The day is finally upon us. After nearly nonstop anticipation, excitement, and maybe a bit of trepidation, it is here. At long last, we’re on the eve of November the Sixth: My mom’s 90th birthday.
Yes, it’s also election day. And, as it turns out, those two momentous occasions are directly related.
A few days after my mom’s 10th birthday in Cologne, she heard the sound of breaking glass downstairs. The horror of Kristallnacht had brought history to her doorstep; and soon hate, bigotry, and injustice would rip her family, her community, and her world apart. In the ensuing years, she would escape to a children’s home in France where love, tolerance, and righteous leadership would help her piece things back together.
She came to America, met my dad (a fellow survivor and a fighter with the Partisans), and together they built what is, given their childhood experiences, a wildly successful and shockingly moral life.
Over the past few decades, my mom has worked with top educators around the country to create university courses that challenge students to find connections between periods of violent antisemitism and other acts of genocide to better equip society to live up to the mantra: Never Again.

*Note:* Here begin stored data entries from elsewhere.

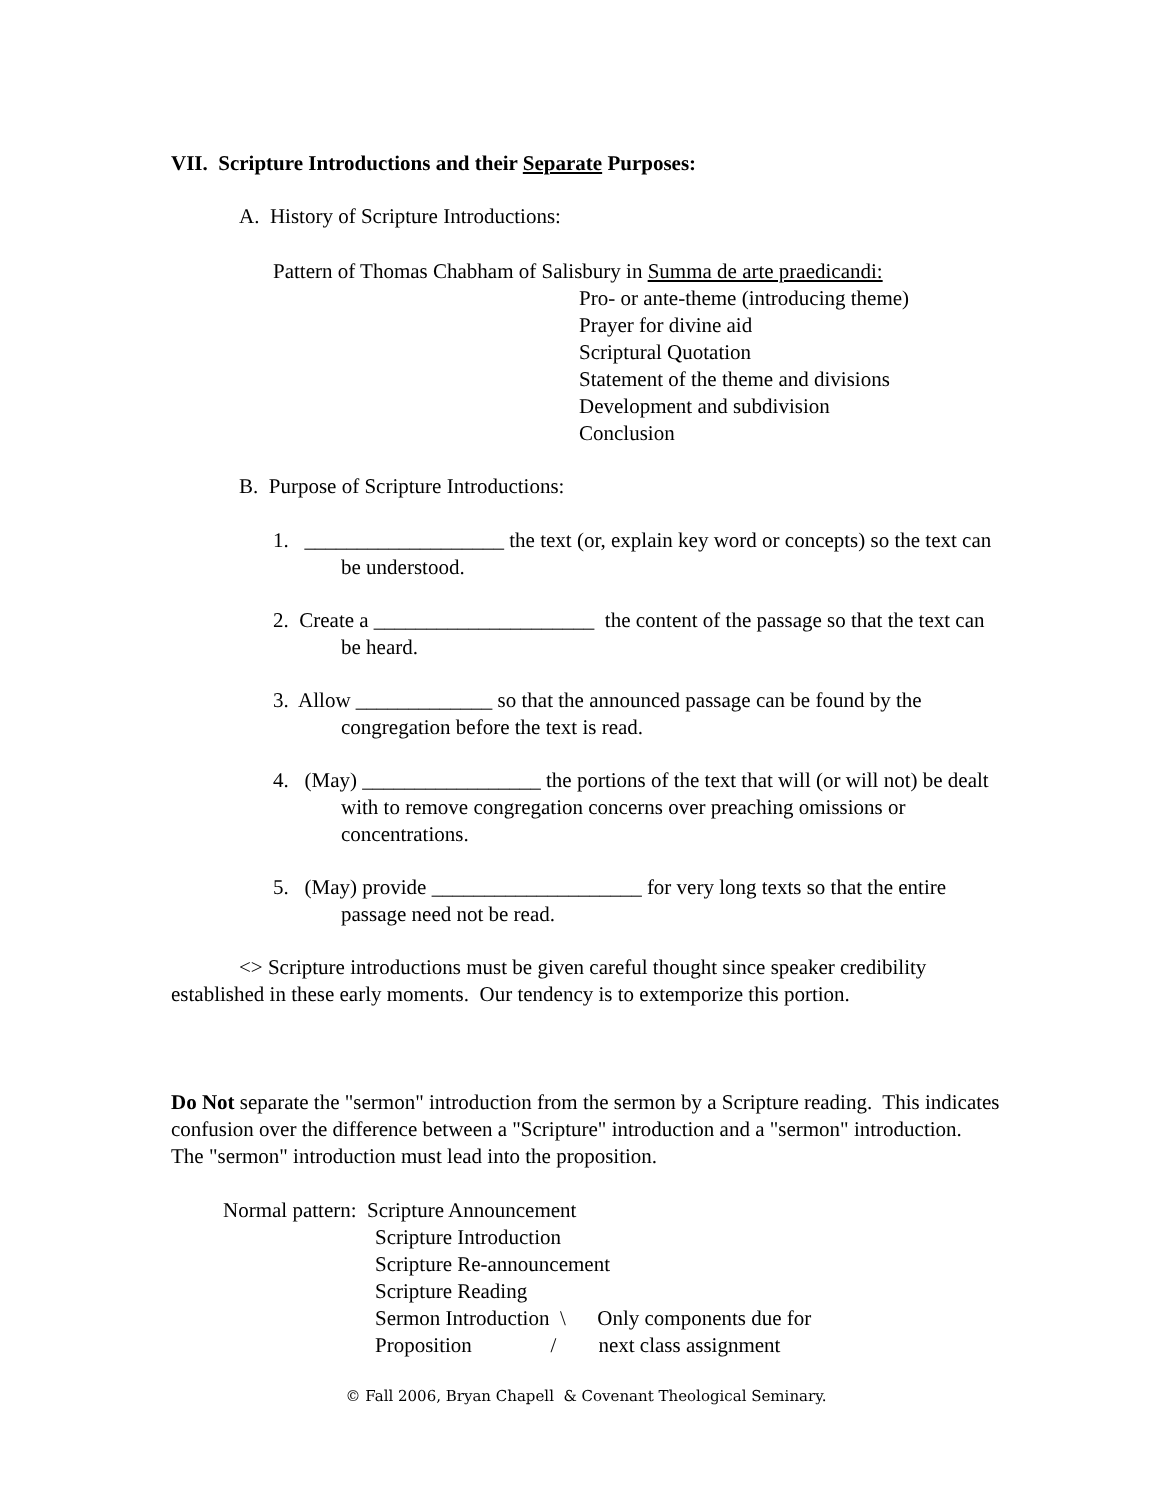VII. Scripture Introductions and their Separate Purposes:
A. History of Scripture Introductions:
Pattern of Thomas Chabham of Salisbury in Summa de arte praedicandi:
Pro- or ante-theme (introducing theme)
Prayer for divine aid
Scriptural Quotation
Statement of the theme and divisions
Development and subdivision
Conclusion
B. Purpose of Scripture Introductions:
1. ___________________ the text (or, explain key word or concepts) so the text can be understood.
2. Create a _____________________ the content of the passage so that the text can be heard.
3. Allow _____________ so that the announced passage can be found by the congregation before the text is read.
4. (May) _________________ the portions of the text that will (or will not) be dealt with to remove congregation concerns over preaching omissions or concentrations.
5. (May) provide ____________________ for very long texts so that the entire passage need not be read.
<> Scripture introductions must be given careful thought since speaker credibility established in these early moments. Our tendency is to extemporize this portion.
Do Not separate the "sermon" introduction from the sermon by a Scripture reading. This indicates confusion over the difference between a "Scripture" introduction and a "sermon" introduction. The "sermon" introduction must lead into the proposition.
Normal pattern: Scripture Announcement
Scripture Introduction
Scripture Re-announcement
Scripture Reading
Sermon Introduction \ Only components due for
Proposition / next class assignment
© Fall 2006, Bryan Chapell & Covenant Theological Seminary.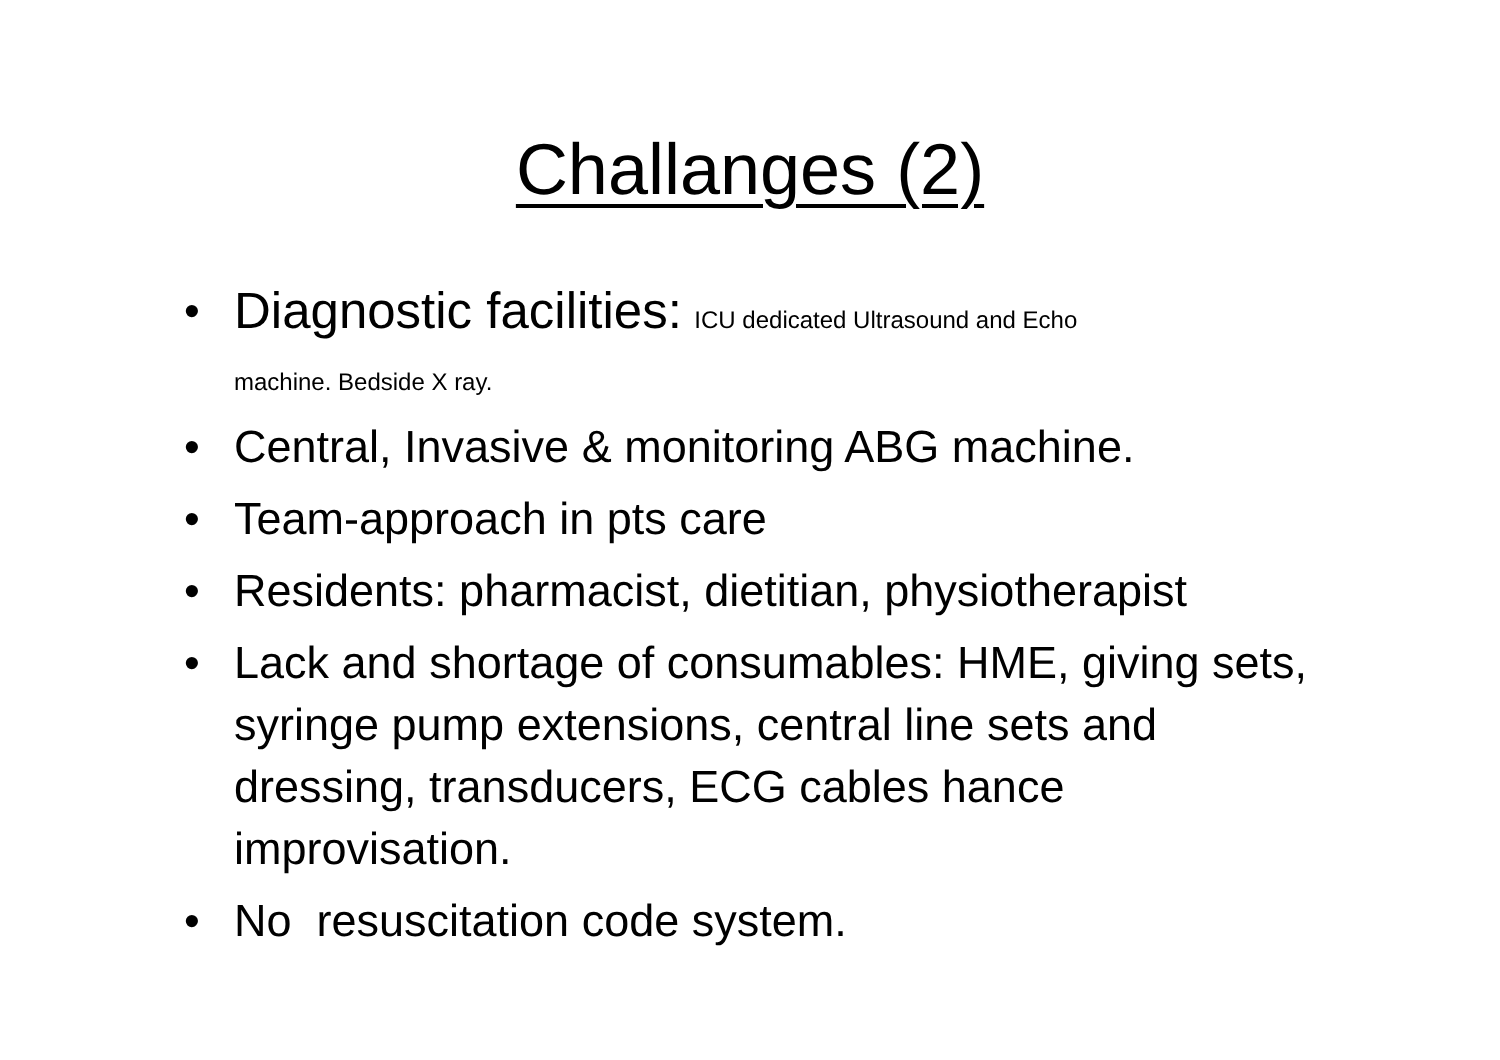Challanges (2)
• Diagnostic facilities: ICU dedicated Ultrasound and Echo
machine. Bedside X ray.
• Central, Invasive & monitoring ABG machine.
• Team-approach in pts care
• Residents: pharmacist, dietitian, physiotherapist
• Lack and shortage of consumables: HME, giving sets, syringe pump extensions, central line sets and dressing, transducers, ECG cables hance improvisation.
• No resuscitation code system.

So tomorrow is a big day. We’re celebrating the 90th birthday of someone whose personal history made it reasonably unlikely she’d reach her eleventh. And we’re voting in an American election at a moment when antisemitism (and racism, fascism, xenophobia, fear-mongering, etc.) is once again on the rise in places as far as Poland, Germany, and Hungary, and as close as Pittsburgh’s Tree of Life synagogue.
While she understands that everything is political, my mom is far from being a rabid partisan. The morning after Trump’s election, she said, “He deserves a chance to lead.” Well, he’s been given that chance. And politicians across the country have been given the chance to decide how to respond to his brand of leadership.
For myself, my mom, and my country, I’ve been disappointed in the results of this unfortunate experiment, saddened by the hateful rhetoric that has come to define our political discourse, and sickened by the lives lost as that rhetoric has materialized into physical violence. With links and comments in NextDraft, I’ve attempted to document the rise of hate across the world and connect that trend to those that preceded the twentieth century’s darkest days. This is in part because I see these kinds of stories emerging more often. But it’s mostly because my parents, who have never suggested such connections before, regularly describe the parallels between today’s political patterns and the ones they experienced during their childhoods.
I’m not going to tell you who or what to vote for on Tuesday. And neither is my mom. She’s 90, her back hurts, and she’s been fighting this fight her whole life. Let her eat cake. It’s our turn. What I am asking you, even demanding of you, is that in every checkbox you mark on your ballot, you vote against this burgeoning hate. That’s the best gift you can give to my mom — and your country — on her birthday.